DESCRIPTION (provided by applicant): Brain derived neurotrophic factor (BDNF) plays critical roles in vertebrate nervous system development and function. Recently, a single nucleotide polymorphism (Val66Met) in the BDNF gene leading to a prodomain substitution at position 66 from a valine (Val) to methionme (Met) has been shown to lead in humans to hippocampal dependent memory impairments and susceptibility to neuropsychiatric disorders. This BDNF polymorphism represents the first alteration in a neurotrophin that has been linked to clinical pathology. Less is known about the molecular mechanisms underlying altered variant BDNF (BDNFMet) functioning. When overexpressed in hippocampal neurons, BDNFMet has reduced activity dependent secretion, suggesting the presence of a specific signal in the BDNF prodomain that is required for efficient BDNF trafficking to the regulated secretory pathway. Preliminary studies suggest the hypothesis that BDNFMet aberrantly engages the highly specialized biochemical mechanisms that regulate BDNF trafficking to secretory pathways, which are critical determinants of BDNF's biological responses. The proposed studies are designed to identify specific proteins that regulate aberrant BDNFMet trafficking, and to examine the in vivo consequences on hippocampal structure and function. Experiments in this proposal will primarily utilize a novel transgenic knock-in mouse expressing an epitope tagged version of variant BDNF (BDNF 9 e) to enable assessment of BDNFMet trafficking events under endogenously expressed conditions and analysis of in vivo consequences on hippocampal structure and function.

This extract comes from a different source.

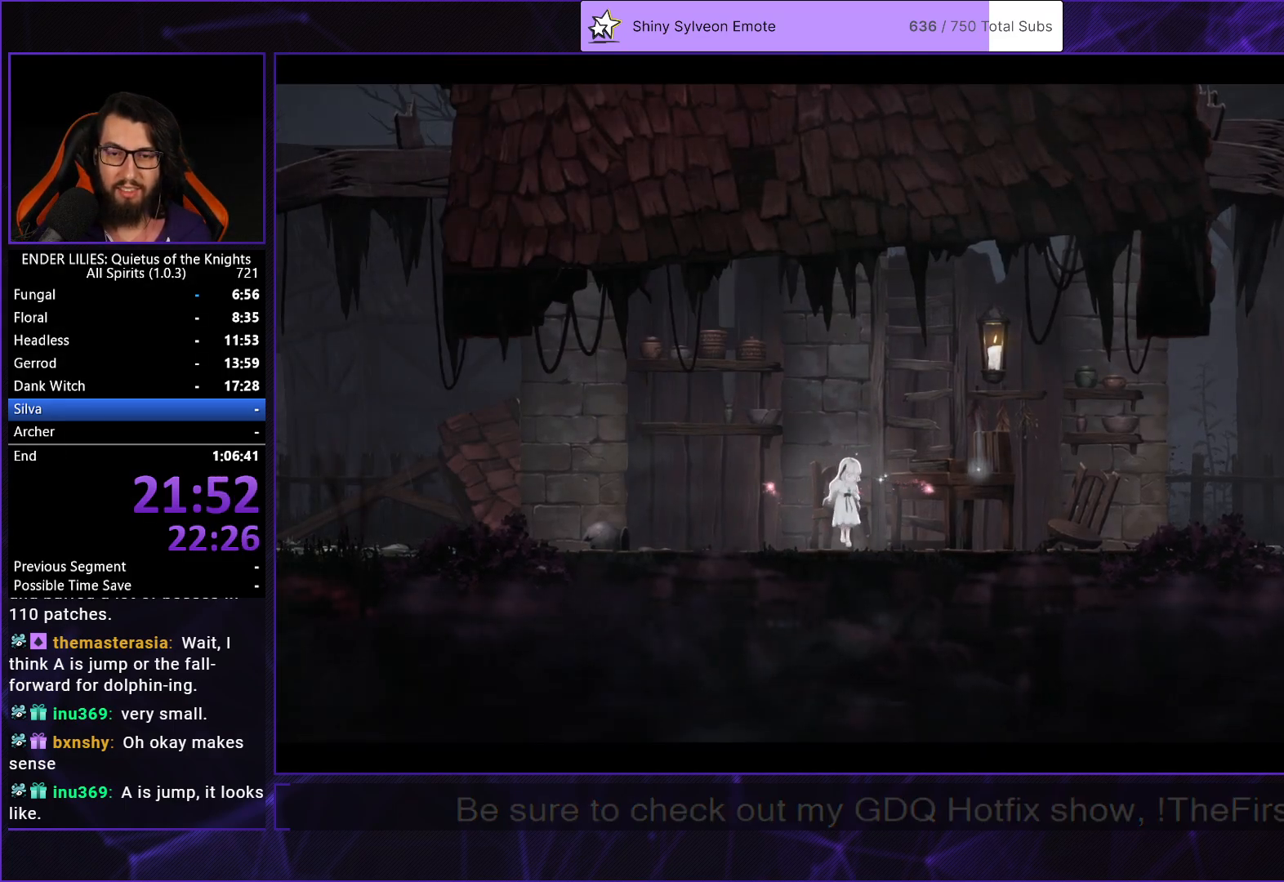
{"buttons": ["DPAD_DOWN"], "left_stick": "center", "right_stick": "center", "events": [[117, "DPAD_DOWN", "down"], [233, "DPAD_DOWN", "up"], [300, "DPAD_DOWN", "down"], [417, "DPAD_DOWN", "up"], [500, "DPAD_DOWN", "down"]]}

The Specific Aims of the proposed studies are to 1) define the trafficking defect and functional consequences in neurons endogenously expressing BDNFMet, 2) identify proteins that are involved in aberrant BDNFMet trafficking, and 3) determine the in vivo consequences of BDNFMet on hippocampal function. These studies will contribute to a fundamental molecular understanding of the mechanisms that underlie aberrant BDNFMet trafficking in neurons, and directly address the physiological relevance of this variant BDNF on hippocampal function.

描述（由申请人提供）：脑源性神经营养因子（BDNF）在脊椎动物神经系统发育和功能中起关键作用。最近，BDNF基因中的单核苷酸多态性（Val 66 Met）导致在位置66处的前结构域从缬氨酸（瓦尔）替换为甲硫氨酸（Met），已经显示在人类中导致海马依赖性记忆障碍和对神经精神障碍的易感性。这种BDNF多态性代表了第一个与临床病理学相关的神经营养因子的改变。关于BDNF（BDNFMet）功能改变的分子机制知之甚少。当在海马神经元中过表达时，BDNFMet具有减少的活性依赖性分泌，表明BDNF前结构域中存在特异性信号，该信号是有效的BDNF运输到受调节的分泌途径所需的。初步研究表明，BDNF Met异常参与高度专业化的生化机制，调节BDNF运输到分泌途径，这是BDNF的生物反应的关键决定因素的假设。拟议的研究旨在确定调节异常BDNFMet运输的特定蛋白质，并检查海马结构和功能的体内后果。本提案中的实验将主要利用表达表位标记形式的变体BDNF（BDNF 9 e）的新型转基因敲入小鼠，以能够评估内源性表达条件下的BDNF Met运输事件并分析对海马结构和功能的体内后果。拟议研究的具体目的是：1）确定内源性表达BDNFMet的神经元中的运输缺陷和功能后果，2）鉴定参与异常BDNFMet运输的蛋白质，3）确定BDNFMet对海马功能的体内后果。这些研究将有助于对神经元中异常BDNFMet运输的机制的基本分子理解，并直接解决这种变体BDNF对海马功能的生理相关性。